Kelps also provide valuable spawning and nursery grounds for numerous species of fish and shellfish, which go on as adults to become the foundation for many commercial and recreational fisheries, such as the Atlantic cod, Gadus morhua. These smaller fish then attract larger predators like seals, sharks, and sea birds who hunt around the kelp canopies.
Threats and changes to kelp forests
Globally, kelp forests are increasingly threatened by a variety of human impacts, including climate change and fishing/hunting, harvesting, eutrophication.
Being a cold-water species, kelp forests are sensitive to elevated temperatures. As ocean temperatures increase as a result of greenhouse gas emissions, massive kelp forest die-offs are increasingly likely, with their return questionable. In some places, such as in Australia and Tasmania, we have already seen that kelps have not returned to areas they were once abundant.

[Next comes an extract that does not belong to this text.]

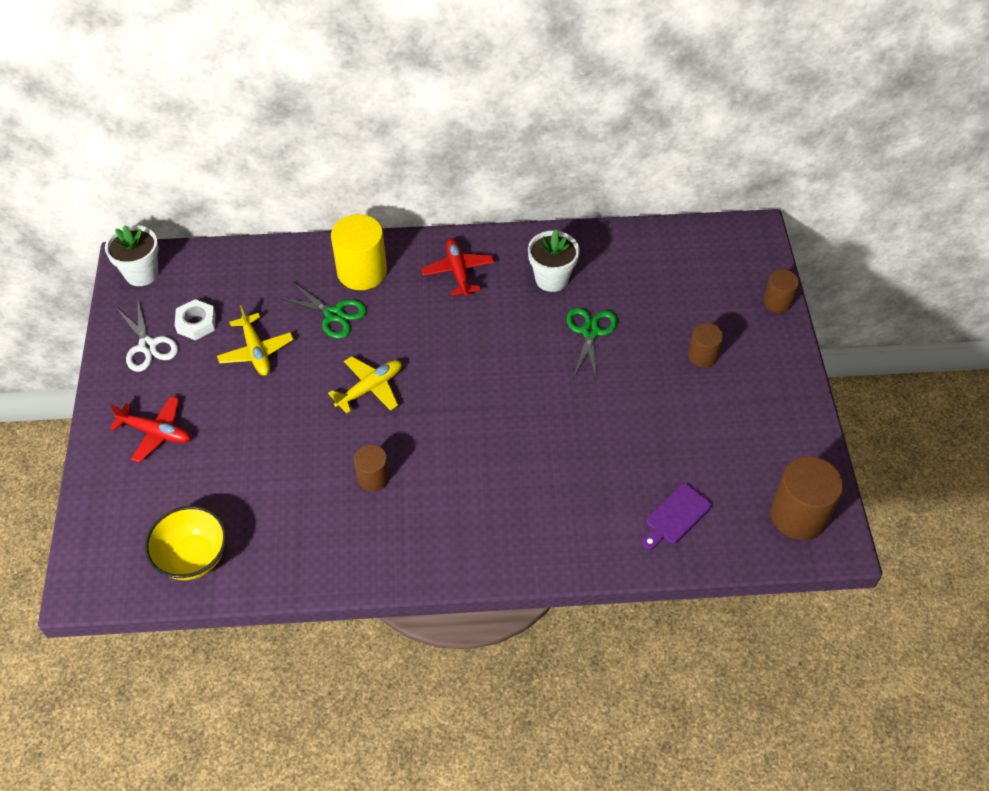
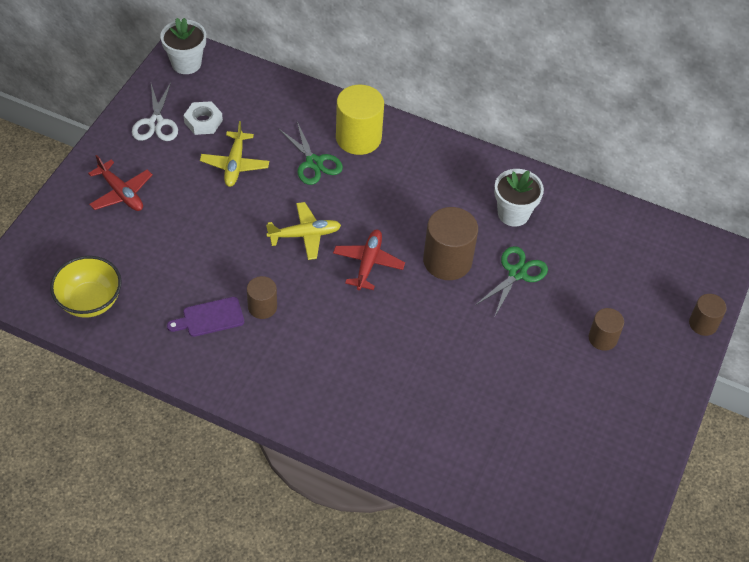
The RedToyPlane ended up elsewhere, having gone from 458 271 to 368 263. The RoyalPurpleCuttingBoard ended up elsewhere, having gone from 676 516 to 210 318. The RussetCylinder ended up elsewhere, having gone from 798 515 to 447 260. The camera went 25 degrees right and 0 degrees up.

Fishing through kelp forests using destructive methods like bottom trawling has also been implicated in dramatic declines of kelps, such as in the UK, while predator removal from fishing/hunting has likely changed ecosystem structure in many kelp forests. Few large animals graze on fresh kelps except for sea urchins; however, these animals can devastate a kelp forest, grazing until only denuded rocks, or barren grounds, are left. When urchins are removed, vegetation often rapidly returns, although the animals take longer. The reason for this overgrazing is still under debate but, in most cases, it is probably caused by predator removal leading to an increase in urchin populations. The most well-known example of this comes from the west coast of Canada and the United States, where sea otters were extensively hunted. As their population declined, urchin populations increased and grazed down the kelp forest. After the hunting of otters was stopped, the kelp forest returned.